Muhtar Tevfik'in, bu umursamaz tavrı karşısında çok sinirlenen ye diğer köylülerin karşısında isteğini yaptıramadığı, için çok içerleyen Sarı Mehmet, hıncını dama masasından çıkarmak ister, dama masasını devirir. Taşlar yerlere saçılır. Bay Mustafa lakablı, Mustafa Şahbudak yere saçılan taşları toplarken bir yandan da söylenir durur:
- "İçmişsin sen, sarhoşsun. Çek git işine!"
Bu sözler karşısında daha çok sinirlenen Sarı Mehmet, oyun için hazırlanan masayı ikinci kez devirir. Bu sefer Bay Mustafa ile aralarında tartışma başlar ve aniden Bay Mustafa'nın tokadı ormancı Sarı Mehmet'in yüzünde patlar. Sarı Mehmet, bu beklemediği tokat karşısında şaşkına döner, iyice sinirlenir. Birden aklına, bir gün önce arkadaşından ödünç aldığı kama gelir; ani bir hareketle belinden kamayı çıkarır; Bay Mustafa'yı kolundan yaralar. Muhtar Tevfik, olayı yatıştırmaya çalışırken, arkadaşı Bay Mustafa'nın elindeki tabancayı fark eder. Namlu, Ormancı Sarı Mehmet'e doğrultulmuştur.

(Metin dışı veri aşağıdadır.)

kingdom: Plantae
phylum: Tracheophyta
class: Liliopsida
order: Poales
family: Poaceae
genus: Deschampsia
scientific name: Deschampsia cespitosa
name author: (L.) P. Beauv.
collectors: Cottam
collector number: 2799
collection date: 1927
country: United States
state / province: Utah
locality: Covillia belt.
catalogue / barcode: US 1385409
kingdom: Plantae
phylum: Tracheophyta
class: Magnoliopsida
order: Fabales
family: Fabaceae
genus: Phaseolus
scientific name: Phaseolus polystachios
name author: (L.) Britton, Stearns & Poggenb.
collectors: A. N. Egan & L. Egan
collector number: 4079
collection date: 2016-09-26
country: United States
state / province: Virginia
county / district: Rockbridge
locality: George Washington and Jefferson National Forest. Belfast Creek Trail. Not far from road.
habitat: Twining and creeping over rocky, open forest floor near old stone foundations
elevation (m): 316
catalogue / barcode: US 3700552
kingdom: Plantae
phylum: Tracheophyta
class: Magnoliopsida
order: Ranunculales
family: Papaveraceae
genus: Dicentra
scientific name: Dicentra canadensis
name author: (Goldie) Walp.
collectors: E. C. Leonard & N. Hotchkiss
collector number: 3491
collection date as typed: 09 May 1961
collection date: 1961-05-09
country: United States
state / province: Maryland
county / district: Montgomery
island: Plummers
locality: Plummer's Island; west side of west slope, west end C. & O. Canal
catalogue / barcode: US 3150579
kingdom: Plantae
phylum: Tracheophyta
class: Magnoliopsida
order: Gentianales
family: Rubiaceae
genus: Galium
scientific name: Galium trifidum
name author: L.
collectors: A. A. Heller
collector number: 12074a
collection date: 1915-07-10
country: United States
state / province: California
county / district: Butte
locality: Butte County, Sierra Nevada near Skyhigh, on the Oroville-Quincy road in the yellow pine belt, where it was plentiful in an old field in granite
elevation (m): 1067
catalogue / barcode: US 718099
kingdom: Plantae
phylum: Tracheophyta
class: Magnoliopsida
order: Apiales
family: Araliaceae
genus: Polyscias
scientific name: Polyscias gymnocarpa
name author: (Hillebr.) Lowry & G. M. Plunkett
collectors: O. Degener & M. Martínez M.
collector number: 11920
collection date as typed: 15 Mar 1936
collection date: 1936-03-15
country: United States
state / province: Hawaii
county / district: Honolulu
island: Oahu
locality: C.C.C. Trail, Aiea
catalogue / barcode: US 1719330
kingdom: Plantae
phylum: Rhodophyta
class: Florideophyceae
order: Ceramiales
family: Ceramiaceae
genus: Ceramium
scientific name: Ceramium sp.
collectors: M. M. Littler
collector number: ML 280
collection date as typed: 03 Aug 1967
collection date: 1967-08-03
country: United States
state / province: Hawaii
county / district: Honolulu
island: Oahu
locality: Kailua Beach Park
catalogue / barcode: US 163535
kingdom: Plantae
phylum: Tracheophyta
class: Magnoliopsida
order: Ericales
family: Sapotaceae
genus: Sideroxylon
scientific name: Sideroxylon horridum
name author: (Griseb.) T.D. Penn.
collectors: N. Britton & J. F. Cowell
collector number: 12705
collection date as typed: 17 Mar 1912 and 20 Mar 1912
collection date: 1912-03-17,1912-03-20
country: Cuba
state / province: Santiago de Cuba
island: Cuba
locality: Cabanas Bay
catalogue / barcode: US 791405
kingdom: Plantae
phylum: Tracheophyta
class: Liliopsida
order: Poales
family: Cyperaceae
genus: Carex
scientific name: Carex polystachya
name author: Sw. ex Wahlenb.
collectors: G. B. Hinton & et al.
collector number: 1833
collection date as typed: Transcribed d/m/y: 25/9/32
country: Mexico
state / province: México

Muhtar, hiç düşünmeden kendini namlunun önüne atar; "Yapma, dur!" sözleri çığlığa dönüşür. Fakat Bay Mustafa'nın parmağı tetiğe dokunmuştur. Tevfik'in kanlar içinde yere düştüğünü gören Bay Mustafa, panik içinde ona doğru atılır, bu arada kaçmakta olan Sarı Mehmet'e iki el ateş eder. Ormancı Sarı Mehmet de topuğundan ve kalçasından yaralanır, kanlar içinde yere yığılır.
Köylüler araya girer, Bay Mustafa'nın elinden silahını alırlar. Ağır yaralı Muhtar ve Ormancı, Muğla Devlet Hastahanesi'ne kaldırılır. Ancak, aldığı yaralar yüzünden çok kan kaybeden Muhtar kurtarılamaz. Bir hiç uğruna arkadaş katili olan Bay Mustafa, tutuklanır. Bu acı, ağıt olur yüreklerde, bugünlere kadar unutulmaz.
Ormancı Mehmet İn, Marmaris İşletme Müdürlüğü'nden emekli olmuş ve 1971 yılında 56 yaşında iken ölmüştür. Mezarı Muğla'dadır. Mustafa Şahbudak ise, 82 yaşında olup Muğla'da yaşamaktadır.